Congress Probes Radicalization of Muslims in US Prisons
Cindy Saine | Capitol Hill June 15, 2011
The House Homeland Security Committee has held a hearing on the radicalization of American Muslims in U.S. prisons. Several state and local law enforcement officials told the panel that radical Islamic groups abroad are targeting the U.S. prison population for recruits to carry out terrorist attacks against Americans. But some Democrats on the committee protested the narrow focus of the hearing on one religious group, saying there are other serious threats, including prison gangs.
Republican Congressman Peter King, Chairman of the House Homeland Security Committee, strongly defended his decision to hold the second in a series of hearings on the threat of radicalization of Muslim Americans.
This hearing focused on the conversion to radical Islam of some U.S. prison inmates, which King said is an increasing threat. "I will say that again: dozens of ex-cons who became radicalized Muslims inside U.S. prisons have gone to Yemen to join an Al Qaeda group run by a fellow American, Anwar al-Awlaki, whose terrorists have attacked the U.S. homeland several times since 2008 and are generally acknowledged to be Al Qaeda’s most dangerous affiliate," he said.
(Read the live tweets posted during the hearing by VOA reporter David Byrd)
Most of the Democratic members of the committee objected to the narrow focus of King's hearings, pointing out that there are many different kinds of violent prison gangs, and white supremacist groups which also operate inside prisons and pose a threat.
The ranking member, Democrat Bennie Thompson of Mississippi, said, "Limiting this committee's oversight of radicalization to one religion ignores threats posed by violent extremists of all stripes.
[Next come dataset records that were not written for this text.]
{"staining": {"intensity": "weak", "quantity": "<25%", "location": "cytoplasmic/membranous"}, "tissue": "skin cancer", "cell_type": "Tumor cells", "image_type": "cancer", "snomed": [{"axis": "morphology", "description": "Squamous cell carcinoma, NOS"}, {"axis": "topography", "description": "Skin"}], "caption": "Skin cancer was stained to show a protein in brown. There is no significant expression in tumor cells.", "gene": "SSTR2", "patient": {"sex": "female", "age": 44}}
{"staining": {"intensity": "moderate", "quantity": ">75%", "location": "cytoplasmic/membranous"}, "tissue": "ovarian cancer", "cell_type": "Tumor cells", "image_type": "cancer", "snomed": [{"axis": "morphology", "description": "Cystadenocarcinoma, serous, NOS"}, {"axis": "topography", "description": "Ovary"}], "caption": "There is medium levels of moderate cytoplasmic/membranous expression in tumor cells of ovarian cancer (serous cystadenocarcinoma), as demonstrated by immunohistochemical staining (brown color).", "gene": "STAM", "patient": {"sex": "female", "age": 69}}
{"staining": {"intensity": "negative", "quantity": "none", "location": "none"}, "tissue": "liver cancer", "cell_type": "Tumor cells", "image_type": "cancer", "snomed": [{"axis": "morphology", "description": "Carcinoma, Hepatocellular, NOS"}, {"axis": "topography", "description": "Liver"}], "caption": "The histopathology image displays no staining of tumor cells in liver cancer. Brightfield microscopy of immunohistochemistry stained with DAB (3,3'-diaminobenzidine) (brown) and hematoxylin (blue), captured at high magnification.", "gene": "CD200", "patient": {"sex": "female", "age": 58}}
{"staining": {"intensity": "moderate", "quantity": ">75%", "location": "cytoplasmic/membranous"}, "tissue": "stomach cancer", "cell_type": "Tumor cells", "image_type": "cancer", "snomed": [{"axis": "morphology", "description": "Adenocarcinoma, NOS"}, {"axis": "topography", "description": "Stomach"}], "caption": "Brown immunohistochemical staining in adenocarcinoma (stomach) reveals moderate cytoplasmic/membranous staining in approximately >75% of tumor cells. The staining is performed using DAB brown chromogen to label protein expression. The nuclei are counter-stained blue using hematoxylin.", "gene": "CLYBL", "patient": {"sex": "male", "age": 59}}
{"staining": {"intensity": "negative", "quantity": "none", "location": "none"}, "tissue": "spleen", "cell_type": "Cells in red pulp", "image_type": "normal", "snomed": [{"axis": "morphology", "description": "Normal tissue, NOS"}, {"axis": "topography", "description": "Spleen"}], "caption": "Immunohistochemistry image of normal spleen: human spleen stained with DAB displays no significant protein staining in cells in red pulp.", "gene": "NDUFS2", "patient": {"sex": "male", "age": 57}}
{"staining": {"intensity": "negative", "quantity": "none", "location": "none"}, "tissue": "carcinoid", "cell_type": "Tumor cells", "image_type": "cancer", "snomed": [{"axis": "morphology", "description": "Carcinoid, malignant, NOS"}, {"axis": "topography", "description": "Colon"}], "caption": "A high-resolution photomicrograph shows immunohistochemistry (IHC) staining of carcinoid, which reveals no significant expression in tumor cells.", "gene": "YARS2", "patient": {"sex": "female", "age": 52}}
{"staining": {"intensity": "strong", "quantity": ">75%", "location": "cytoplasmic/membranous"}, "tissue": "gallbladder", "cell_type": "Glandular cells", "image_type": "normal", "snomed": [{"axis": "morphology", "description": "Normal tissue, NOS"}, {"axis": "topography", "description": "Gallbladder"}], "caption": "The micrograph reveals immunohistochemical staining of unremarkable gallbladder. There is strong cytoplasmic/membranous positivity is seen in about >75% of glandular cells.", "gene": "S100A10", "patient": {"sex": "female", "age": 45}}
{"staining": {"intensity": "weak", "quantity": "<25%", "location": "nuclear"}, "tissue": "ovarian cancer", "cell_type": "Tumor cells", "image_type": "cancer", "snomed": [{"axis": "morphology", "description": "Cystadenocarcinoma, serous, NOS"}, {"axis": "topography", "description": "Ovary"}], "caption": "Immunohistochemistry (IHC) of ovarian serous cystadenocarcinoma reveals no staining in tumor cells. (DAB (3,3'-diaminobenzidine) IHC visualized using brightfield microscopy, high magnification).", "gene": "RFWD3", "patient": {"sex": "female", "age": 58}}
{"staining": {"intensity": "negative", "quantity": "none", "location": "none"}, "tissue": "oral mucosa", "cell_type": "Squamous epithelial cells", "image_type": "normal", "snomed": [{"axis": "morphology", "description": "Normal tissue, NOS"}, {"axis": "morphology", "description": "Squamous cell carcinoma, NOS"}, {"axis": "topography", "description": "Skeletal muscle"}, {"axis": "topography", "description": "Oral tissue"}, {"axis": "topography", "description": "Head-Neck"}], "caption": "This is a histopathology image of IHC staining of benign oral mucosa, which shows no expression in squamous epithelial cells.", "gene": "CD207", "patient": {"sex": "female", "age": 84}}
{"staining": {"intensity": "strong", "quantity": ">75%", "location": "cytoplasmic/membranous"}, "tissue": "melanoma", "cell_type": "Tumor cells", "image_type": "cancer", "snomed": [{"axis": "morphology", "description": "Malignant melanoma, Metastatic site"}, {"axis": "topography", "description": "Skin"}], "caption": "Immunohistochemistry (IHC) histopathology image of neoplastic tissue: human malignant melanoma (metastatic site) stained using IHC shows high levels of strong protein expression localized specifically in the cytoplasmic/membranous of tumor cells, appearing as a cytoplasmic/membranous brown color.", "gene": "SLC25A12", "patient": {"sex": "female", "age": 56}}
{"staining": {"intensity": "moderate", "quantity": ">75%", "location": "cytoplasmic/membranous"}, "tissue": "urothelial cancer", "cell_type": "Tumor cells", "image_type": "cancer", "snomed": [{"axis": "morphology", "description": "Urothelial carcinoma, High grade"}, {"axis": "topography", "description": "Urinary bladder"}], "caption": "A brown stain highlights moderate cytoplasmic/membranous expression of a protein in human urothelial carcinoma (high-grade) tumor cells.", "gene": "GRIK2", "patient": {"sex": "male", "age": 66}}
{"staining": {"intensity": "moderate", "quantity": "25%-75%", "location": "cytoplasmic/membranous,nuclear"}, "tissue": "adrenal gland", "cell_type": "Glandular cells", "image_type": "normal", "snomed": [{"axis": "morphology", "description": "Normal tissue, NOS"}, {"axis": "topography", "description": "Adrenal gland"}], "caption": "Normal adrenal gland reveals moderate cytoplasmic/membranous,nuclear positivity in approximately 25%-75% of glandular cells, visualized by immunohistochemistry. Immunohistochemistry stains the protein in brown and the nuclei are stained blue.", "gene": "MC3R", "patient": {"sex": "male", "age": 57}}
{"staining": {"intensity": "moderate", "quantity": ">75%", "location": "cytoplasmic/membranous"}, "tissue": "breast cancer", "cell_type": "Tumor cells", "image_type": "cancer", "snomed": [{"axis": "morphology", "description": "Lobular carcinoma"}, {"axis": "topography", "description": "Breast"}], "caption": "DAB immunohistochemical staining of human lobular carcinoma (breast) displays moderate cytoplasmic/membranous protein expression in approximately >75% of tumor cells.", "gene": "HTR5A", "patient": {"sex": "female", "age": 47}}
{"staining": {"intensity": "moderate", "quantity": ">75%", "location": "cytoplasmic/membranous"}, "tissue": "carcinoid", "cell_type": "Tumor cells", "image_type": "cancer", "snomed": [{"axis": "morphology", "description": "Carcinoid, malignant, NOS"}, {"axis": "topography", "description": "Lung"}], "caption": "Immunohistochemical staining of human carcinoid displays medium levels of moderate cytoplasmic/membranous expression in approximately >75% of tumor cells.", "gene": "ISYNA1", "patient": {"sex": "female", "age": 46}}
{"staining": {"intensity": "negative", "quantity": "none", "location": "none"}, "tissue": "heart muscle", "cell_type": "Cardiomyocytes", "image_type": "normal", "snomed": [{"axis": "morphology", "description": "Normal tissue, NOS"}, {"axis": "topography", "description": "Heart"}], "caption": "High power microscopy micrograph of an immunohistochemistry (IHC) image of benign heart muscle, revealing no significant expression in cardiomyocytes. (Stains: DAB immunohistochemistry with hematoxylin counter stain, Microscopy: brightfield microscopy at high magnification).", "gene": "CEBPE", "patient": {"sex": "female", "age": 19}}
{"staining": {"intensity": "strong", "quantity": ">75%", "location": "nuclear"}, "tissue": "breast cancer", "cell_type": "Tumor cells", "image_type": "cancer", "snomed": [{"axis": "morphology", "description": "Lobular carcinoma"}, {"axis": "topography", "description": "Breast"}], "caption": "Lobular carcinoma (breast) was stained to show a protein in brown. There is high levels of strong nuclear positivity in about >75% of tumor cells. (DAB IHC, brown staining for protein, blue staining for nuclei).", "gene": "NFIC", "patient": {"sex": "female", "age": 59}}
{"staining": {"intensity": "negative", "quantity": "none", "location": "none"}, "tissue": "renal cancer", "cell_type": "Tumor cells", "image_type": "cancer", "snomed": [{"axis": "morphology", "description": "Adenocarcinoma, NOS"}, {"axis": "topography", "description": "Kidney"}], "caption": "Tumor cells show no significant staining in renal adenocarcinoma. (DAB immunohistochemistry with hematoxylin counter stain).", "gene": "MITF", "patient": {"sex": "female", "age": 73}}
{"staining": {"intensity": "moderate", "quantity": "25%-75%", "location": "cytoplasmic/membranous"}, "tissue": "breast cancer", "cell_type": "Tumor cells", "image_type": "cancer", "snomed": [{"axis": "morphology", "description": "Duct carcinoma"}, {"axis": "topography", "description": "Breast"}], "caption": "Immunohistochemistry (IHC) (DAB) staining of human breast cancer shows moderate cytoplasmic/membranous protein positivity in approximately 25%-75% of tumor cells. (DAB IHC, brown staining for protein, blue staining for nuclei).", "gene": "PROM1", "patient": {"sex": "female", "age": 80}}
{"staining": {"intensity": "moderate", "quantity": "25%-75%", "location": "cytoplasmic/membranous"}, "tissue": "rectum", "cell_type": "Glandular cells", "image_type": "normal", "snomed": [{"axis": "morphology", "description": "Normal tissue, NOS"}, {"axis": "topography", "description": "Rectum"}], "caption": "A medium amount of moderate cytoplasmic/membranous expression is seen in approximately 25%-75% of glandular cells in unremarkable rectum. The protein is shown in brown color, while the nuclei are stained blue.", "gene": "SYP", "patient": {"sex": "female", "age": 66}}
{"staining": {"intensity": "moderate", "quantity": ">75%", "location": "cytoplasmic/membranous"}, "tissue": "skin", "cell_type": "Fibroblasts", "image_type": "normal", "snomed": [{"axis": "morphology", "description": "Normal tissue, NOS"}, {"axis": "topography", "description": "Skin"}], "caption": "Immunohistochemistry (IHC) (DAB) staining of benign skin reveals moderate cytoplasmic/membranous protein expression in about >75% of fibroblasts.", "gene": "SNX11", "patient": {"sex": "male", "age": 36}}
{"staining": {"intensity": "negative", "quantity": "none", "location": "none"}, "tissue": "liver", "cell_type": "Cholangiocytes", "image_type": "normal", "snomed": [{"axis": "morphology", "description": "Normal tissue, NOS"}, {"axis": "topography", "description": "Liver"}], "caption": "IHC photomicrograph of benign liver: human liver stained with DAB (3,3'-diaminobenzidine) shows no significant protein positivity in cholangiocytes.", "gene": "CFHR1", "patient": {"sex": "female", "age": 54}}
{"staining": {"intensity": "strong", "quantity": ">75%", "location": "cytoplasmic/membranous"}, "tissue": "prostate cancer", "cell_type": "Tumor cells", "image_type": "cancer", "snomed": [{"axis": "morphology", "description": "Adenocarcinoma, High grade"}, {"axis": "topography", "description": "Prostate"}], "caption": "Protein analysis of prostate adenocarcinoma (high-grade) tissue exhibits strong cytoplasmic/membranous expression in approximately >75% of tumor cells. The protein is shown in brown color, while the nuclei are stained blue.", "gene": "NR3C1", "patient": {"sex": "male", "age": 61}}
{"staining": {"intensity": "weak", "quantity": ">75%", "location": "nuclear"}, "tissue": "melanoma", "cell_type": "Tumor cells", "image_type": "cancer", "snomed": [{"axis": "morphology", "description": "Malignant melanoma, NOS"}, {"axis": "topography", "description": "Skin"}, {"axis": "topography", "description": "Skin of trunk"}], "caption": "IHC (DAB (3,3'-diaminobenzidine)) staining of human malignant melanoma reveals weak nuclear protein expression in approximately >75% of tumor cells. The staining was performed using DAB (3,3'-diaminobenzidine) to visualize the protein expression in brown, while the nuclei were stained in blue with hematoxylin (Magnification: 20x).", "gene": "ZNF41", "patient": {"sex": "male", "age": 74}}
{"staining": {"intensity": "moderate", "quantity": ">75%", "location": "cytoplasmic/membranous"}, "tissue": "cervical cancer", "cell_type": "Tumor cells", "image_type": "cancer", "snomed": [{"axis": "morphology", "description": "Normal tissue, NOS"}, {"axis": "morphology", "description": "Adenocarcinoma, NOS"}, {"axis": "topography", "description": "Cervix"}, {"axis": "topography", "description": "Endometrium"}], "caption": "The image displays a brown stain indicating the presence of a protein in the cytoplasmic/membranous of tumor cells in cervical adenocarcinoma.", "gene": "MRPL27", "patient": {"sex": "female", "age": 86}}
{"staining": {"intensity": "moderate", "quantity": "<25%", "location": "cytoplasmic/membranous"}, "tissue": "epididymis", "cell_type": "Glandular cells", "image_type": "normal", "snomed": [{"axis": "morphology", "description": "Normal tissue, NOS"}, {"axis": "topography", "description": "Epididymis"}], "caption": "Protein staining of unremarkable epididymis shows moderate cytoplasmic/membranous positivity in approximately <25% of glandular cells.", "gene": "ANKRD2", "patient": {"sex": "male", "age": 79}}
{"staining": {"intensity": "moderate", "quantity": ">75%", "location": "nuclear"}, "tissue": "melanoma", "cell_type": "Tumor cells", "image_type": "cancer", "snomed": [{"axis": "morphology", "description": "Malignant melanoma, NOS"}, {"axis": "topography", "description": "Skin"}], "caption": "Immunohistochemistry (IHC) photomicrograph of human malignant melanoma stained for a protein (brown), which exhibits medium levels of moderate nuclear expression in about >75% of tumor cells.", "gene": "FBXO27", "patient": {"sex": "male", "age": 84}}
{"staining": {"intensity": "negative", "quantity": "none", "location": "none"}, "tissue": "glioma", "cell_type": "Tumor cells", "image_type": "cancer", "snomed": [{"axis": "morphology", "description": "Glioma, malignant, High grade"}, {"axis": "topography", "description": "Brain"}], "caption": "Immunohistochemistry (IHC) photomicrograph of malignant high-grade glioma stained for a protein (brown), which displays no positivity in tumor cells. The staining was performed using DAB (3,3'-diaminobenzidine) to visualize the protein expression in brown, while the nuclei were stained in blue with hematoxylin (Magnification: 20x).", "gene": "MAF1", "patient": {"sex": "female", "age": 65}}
And there are other threats to be concerned about."
Thompson said the number of violent attacks by people who converted to Islam in prison is small compared to the problem of gang violence emanating from prisons. One of the experts testifying to the panel, Professor Bert Useem of Purdue University, agreed, saying prisons are not fertile ground for those who would seek to recruit Islamic terrorists.
He said U.S. prisons are supervised and operated much better than they were 30 years ago, and that most convicted felons have different backgrounds than most terrorists.
"A large body of evidence has shown that terrorists tend to come from better-educated, advantaged backgrounds, and U.S. prisoners tend to have low education and come from poor communities. The profiles of criminals and terrorists are different," he said.
But the other witnesses to the panel disagreed, saying the threat of Islamic radicalization within U.S. prisons is real. Patrick Dunleavy is a former Deputy Inspector at the New York Department of Correctional Services.
"Despite appearances, prison walls are porous. Outside influences access those on the inside, and inmates reach from the inside out. Individuals and groups that subscribe to radical Islamic ideology have made sustained efforts to target inmates for indoctrination," he said.
Michael Downing, a top official in the Los Angeles Police Department, described the prison conversions to radical Islam as a low-volume occurence, but said it is of consequence considering the size of the U.S. prison population, the largest in the world. "Prisoners by their very nature are at risk and suceptible to recruitment and radicalization by extremist groups, because of their isolation, their violent tendencies and their cultural discontent," he said.
One of the Democratic members of the panel, Laura Richardson of California, condemned Committee Chairman King for focusing on Muslims. "I actually believe that the focus of one particular group on the basis of race or religion can be deemed as racist and is discriminatory," she said.
Congressman King responded, saying Democrats had their chance to hold hearings with a different focus and failed to do so. "Your party had control of this committee for four years. Not one hearing at all, not anything at all involving prisons on skinheads, on Nazis, on Aryan Nation, on white supremacists at all," he said.
King rejected what he called the "political correctness" of opponents of the hearing, saying Islamic radicalization is different than other homegrown violent groups because it is backed by foreign terrorist networks which are actively recruiting Americans. King's first hearing on Islamic radicalization within the Muslim American community in March unleased a fury of protests, and a coalition of Muslim advocacy and civil rights groups also sent a letter to the committee protesting Wednesday's hearing, saying it paints an unfair picture of the estimated seven million Muslim Amercans.